Yeah it's a shame, I just want the fighters to get their dues from the fans!


----------



## LittleRed (Jun 4, 2013)

Flea Man said:


> Thank you. Everyone hates me so a compliment is much appreciated :good


Maybe if you called them after they've enjoyed some tea and biscuits with you instead of WAITING A WHOLE WEEK, people might share the love you are so incapable of expressing!


----------



## LittleRed (Jun 4, 2013)

On topic I've seen Ortiz-Laguna 1 (thanks Flea) and Ortiz-Laguna 3 (thanks ESPN classic) but not 2. Weird.


----------



## rossco (Jun 9, 2013)

I've watched a good few fights on Flea's youtube channel. Not as much as I should though. I spend more time arguing about boxing than I do watching it. It's becoming a bad habit of mine.


----------



## Flea Man (Jun 2, 2012)

LittleRed said:


> On topic I've seen Ortiz-Laguna 1 (thanks Flea) and Ortiz-Laguna 3 (thanks ESPN classic) but not 2. Weird.


Is that because 2 isn't available? 'Cause I don't have it (and I have most stuff worth having)


----------



## Flea Man (Jun 2, 2012)

rossco said:


> I've watched a good few fights on Flea's youtube channel. Not as much as I should though. I spend more time arguing about boxing than I do watching it. It's becoming a bad habit of mine.


I don't watch as much now I've stopped smoking skunk. I read more though. Just not much about boxing.

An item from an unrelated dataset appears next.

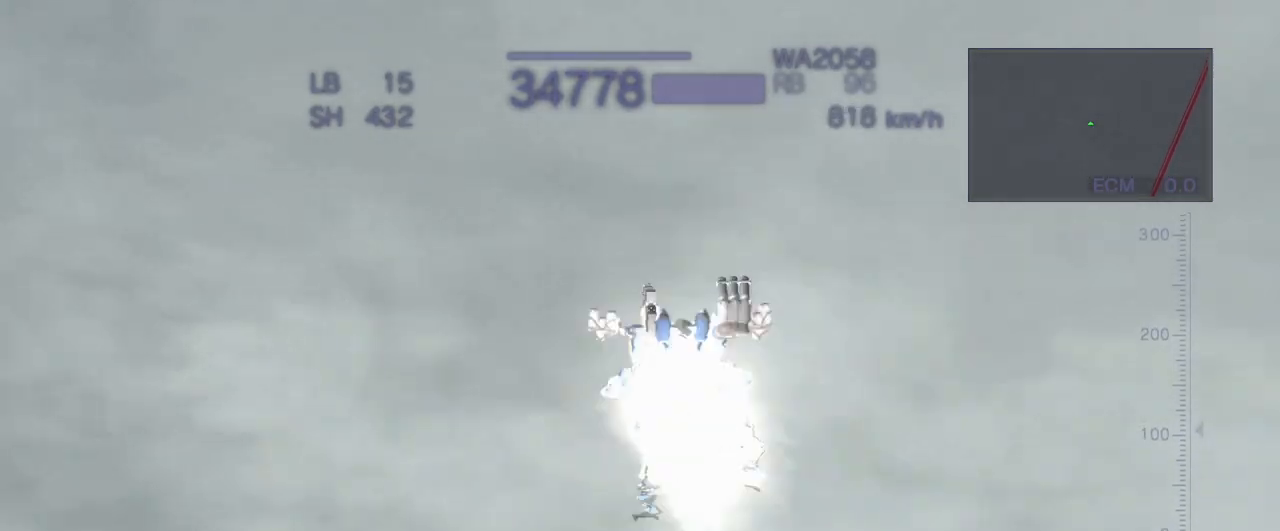
{"buttons": [], "left_stick": "up", "events": [[333, "CROSS", "up"]]}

Weird novels mostly.


----------



## LittleRed (Jun 4, 2013)

Flea Man said:


> Is that because 2 isn't available? 'Cause I don't have it (and I have most stuff worth having)


I've seen a couple of rounds on the tube so i'm sure it's out there?


----------



## Flea Man (Jun 2, 2012)

LittleRed said:


> I've seen a couple of rounds on the tube so i'm sure it's out there?


I'll look into it today and if it's out there I'll get it and put it out.

You will get from me in the next week or so:

Packey McFarland Vs Mike Gibbons (highlights)
Saldivar Vs Legra (Highlights) and Famechon (full fight) Rojas (full fight)
Jimmy Wilde Vs Joe Symonds (12 minutes including knockout)
Canto Vs Furesawa
Frankie Genaro Vs Spider Pladner (hardly any good and 'foul' cut out but worth a watch)
Sugar Ramos Vs Floyd Robertson (extremely controversial decision)

And a few more!

All courtesy of the main man RB :good


----------



## Lester1583 (Jun 30, 2012)

Flea Man said:


> I'll look into it today and if it's out there I'll get it and put it out.
> 
> You will get from me in the next week or so:
> 
> ...




Be careful with Canto uploads though - they might close your account - Canto is considered a video nasty in most countries.


----------



## Flea Man (Jun 2, 2012)

Lester1583 said:


> Be careful with Canto uploads though - they might close your account - Canto is considered a video nasty in most countries.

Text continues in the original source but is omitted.